Prague was the centre of European cultural life for 1000 years and there are few events in European history that did not involve it in some way, from the Protestant reformation to the Thirty Years War and the rise and fall of the Hapsburg Empire, although this was mostly focused on the other side of the river in the Castle precinct, which includes the Cathedral, which was our sightseeing on day two.

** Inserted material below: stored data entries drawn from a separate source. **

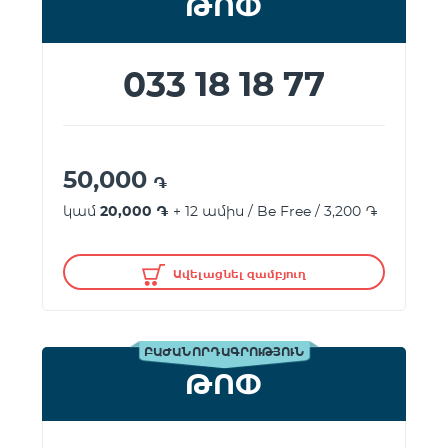
ԹՈՓ
033 18 18 77
50,000
֏
կամ
20,000 ֏
+ 12 ամիս / Be Free / 3,200 ֏
Ավելացնել զամբյուղ
ԲԱԺԱՆՈՐԴԱԳՐՈՒԹՅՈՒՆ
ԹՈՓ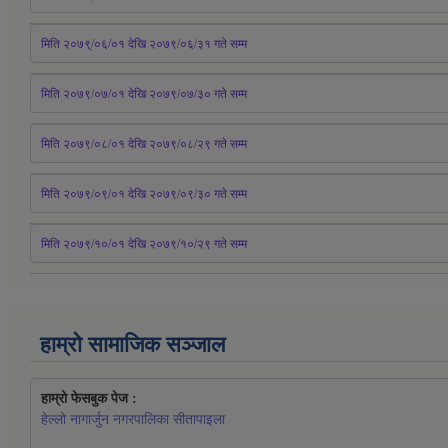
मिति २०७९्/०६/०१ देखि २०७९/०६/३१ 
गते
 सम्म
मिति २०७९/०७/०१ देखि २०७९/०७/३० 
गते
सम्म
मिति २०७९/०८/०१ देखि २०७९/०८/२९ 
गते
सम्म
मिति २०७९/०९/०१ देखि २०७९/०९/३० 
गते
सम्म
मिति २०७९/१०/०१ देखि २०७९/१०/२९ गते सम्म
हाम्रो सामाजिक सञ्जाल
हाम्रो फेसबुक पेज : 
हेल्लो नागार्जुन नगरपालिका सीतापाइला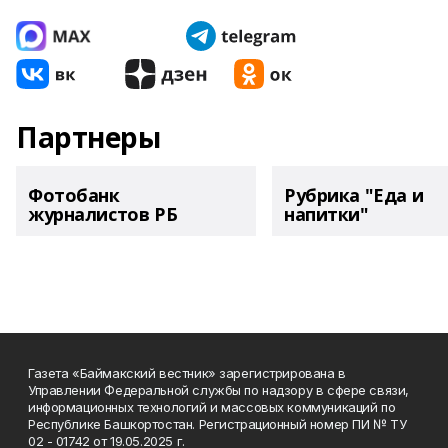
Партнеры
Фотобанк
Рубрика "Еда и
журналистов РБ
напитки"
Газета «Баймакский вестник» зарегистрирована в
Управлении Федеральной службы по надзору в сфере связи,
информационных технологий и массовых коммуникаций по
Республике Башкортостан. Регистрационный номер ПИ № ТУ
02 - 01742 от 19.05.2025 г.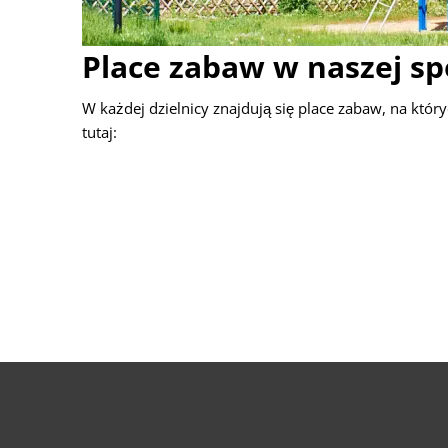
Place zabaw w naszej sp
W każdej dzielnicy znajdują się place zabaw, na któ
tutaj:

The Castle precinct is huge, set on a hill on the left bank, and is really a collection of medieval and more recent buildings inside a fortified perimeter.  Inside are the usual castle buildings and the huge St Vitus Cathedral, as well other churches and cranky old buildings and the current Presidential offices and Apartments.
Beautiful St Vitus Cathedral


To get there you have to walk over the famous 14C Charles Bridge, now just pedestrianised, which has lots of historical connections.  The wonder is that much of the city was not destroyed by the Germans during the war, but it seems that Hitler was particularly fond of Prague, and planned to move there when he retired.  In particular there is a collection of many ancient Jewish religious artefacts in the synagogue collections, which were gathered from the many synagogues that were closed down when the Jews were being deported to concentration camps. Apparently Hitler planned some sort of a “Museum of the Culture of the Degenerate Peoples” for when Germany had won the war?? Madness……
Clothing in the Decorative Arts museum.

The last day included a visit to the Decorative Arts museum.  This is like a mini V&A museum, for those that remember that fabulous London museum.  It holds textiles, glassware, china and a room full of old and not so old clocks and watches. 

Tom joined us for the last day too and we had a great Czech meal the last evening, with goose, duck and various potatoes, sauerkraut and red cabbage dishes, and lots of beer!
More dead animals and beer! Delicious.

By the time we left Jane and I were almost getting used to the chillier conditions, but the weather forecasts for Corfu were for lots of sun and good sailing winds.